On housing construction and affordability, most of the candidates remain vague. Scott Stringer wants more affordable housing when land is rezoned, but won’t say if he’d really attempt to upzone leafy, suburban neighborhoods to get more apartment towers. No one has advocated for a fight, with the help of the state legislature, to reintroduce apartments into the rent-stabilization program. Other than Brad Lander, who is running for city comptroller, few are talking about reviving Mitchell-Lama or massive expansions of social housing. There is no talk of fighting for a repeal of the Urstadt Law, which bars localities from setting their own tenant laws.
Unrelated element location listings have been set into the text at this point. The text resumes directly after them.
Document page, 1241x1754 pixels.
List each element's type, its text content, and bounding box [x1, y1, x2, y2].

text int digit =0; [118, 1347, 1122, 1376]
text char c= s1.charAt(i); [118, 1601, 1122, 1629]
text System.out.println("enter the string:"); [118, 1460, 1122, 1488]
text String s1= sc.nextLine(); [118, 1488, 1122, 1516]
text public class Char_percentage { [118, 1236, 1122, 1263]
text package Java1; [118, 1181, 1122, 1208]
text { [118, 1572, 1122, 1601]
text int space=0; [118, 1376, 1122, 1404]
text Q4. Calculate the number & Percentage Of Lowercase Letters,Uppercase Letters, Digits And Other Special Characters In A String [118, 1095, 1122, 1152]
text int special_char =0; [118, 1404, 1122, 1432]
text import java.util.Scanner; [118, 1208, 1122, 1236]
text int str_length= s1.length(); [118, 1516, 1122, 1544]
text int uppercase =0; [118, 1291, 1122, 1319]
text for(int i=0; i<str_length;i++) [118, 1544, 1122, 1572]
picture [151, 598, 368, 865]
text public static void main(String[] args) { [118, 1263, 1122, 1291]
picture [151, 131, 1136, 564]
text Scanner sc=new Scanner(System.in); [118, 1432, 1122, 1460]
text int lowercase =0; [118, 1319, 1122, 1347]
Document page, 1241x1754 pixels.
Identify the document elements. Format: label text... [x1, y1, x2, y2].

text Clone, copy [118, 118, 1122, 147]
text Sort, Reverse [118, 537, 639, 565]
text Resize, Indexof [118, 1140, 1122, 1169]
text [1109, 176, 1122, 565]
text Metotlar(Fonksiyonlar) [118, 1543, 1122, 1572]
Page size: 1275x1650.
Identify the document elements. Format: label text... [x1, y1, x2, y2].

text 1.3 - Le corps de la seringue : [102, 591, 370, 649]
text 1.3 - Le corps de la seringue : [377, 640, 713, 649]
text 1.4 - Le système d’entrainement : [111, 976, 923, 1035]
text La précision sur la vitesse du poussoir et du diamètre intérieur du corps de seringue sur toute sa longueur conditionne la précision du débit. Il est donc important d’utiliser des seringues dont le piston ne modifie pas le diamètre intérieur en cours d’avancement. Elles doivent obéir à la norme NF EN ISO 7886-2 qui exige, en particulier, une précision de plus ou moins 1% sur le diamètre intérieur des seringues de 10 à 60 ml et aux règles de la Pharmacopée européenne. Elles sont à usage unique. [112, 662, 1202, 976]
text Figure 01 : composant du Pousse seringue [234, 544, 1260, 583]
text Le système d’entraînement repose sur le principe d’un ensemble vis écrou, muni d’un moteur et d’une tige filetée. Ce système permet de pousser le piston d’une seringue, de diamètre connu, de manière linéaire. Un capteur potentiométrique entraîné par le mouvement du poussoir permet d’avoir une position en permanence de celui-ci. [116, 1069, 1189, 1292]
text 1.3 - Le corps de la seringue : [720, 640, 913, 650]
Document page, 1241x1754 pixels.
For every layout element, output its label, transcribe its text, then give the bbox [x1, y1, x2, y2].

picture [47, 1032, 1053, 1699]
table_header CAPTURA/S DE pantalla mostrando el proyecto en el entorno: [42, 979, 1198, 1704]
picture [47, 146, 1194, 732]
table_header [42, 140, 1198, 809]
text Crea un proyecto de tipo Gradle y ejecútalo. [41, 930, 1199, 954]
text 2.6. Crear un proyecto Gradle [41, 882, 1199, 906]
Oddly, for all the talk about how this mayoral field has shifted to the left, few of the candidates have matched the ambitions of their predecessors who competed in 2013. The oft-maligned Bill de Blasio has still campaigned on and implemented a policy, in universal prekindergarten, that is more far-reaching than most proffered in the current race. Before he bumbled through two terms, de Blasio was a shrewd politician who understood that wide-reaching, unrestricted programs to benefit the enormous lower middle of New York were most transformational. Many of the poorest New Yorkers could send their kids to Head Start. For the very first time, everyone else got a similar opportunity.

Short of a socialist takeover of housing, making apartments affordable again for the working class and poor people might be an impossibility. Still, it is worth imagining what else is possible. In Berlin, rent was frozen for five years. What if the city, along with left-wing state legislators, tried to imagine a legal way to come as close to that goal as possible? What if vouchers were promised to every homeless person? What if the next mayor promised to partner with county executives elsewhere to develop a regional housing plan that would permit more housing construction along commuter rail hubs, both helping to solve the city’s affordable housing problem and lure young people back to the suburbs? Now is the time to dream because it feels like we are running out of time. There is the coronavirus and climate emergency, of course, but there is also the nature of age and evolution. Millennials want to have children, build savings, and have some sort of stake in the American wealth complex. New York City is a wonderful place. It is also, in the midst of a pandemic worsened by failed leadership from Andrew Cuomo on down, an exhausting and infuriating city, slowly shedding its charm. The city will reemerge—it always does. If it comes back as a fairer place, that’s the least we can hope for.